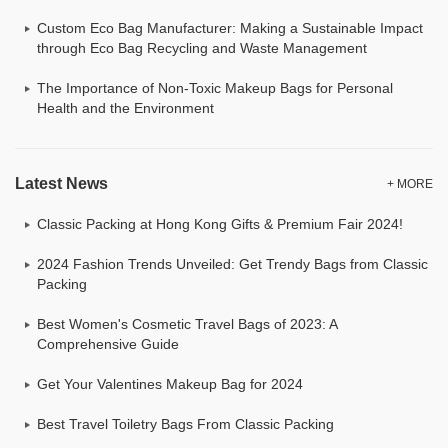
Custom Eco Bag Manufacturer: Making a Sustainable Impact
through Eco Bag Recycling and Waste Management
The Importance of Non-Toxic Makeup Bags for Personal
Health and the Environment
Latest News
+ MORE
Classic Packing at Hong Kong Gifts & Premium Fair 2024!
2024 Fashion Trends Unveiled: Get Trendy Bags from Classic
Packing
Best Women's Cosmetic Travel Bags of 2023: A
Comprehensive Guide
Get Your Valentines Makeup Bag for 2024
Best Travel Toiletry Bags From Classic Packing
- - - -
■ DIRECTIONS: Transcribe every entry word for word, but skip the pictures.

■ SOLVED EXERCISE:
Custom Eco Bag Manufacturer: Making a Sustainable Impact
through Eco Bag Recycling and Waste Management
The Importance of Non-Toxic Makeup Bags for Personal
Health and the Environment
Latest News
+ MORE
Classic Packing at Hong Kong Gifts & Premium Fair 2024!
2024 Fashion Trends Unveiled: Get Trendy Bags from Classic
Packing
Best Women's Cosmetic Travel Bags of 2023: A
Comprehensive Guide
Get Your Valentines Makeup Bag for 2024
Best Travel Toiletry Bags From Classic Packing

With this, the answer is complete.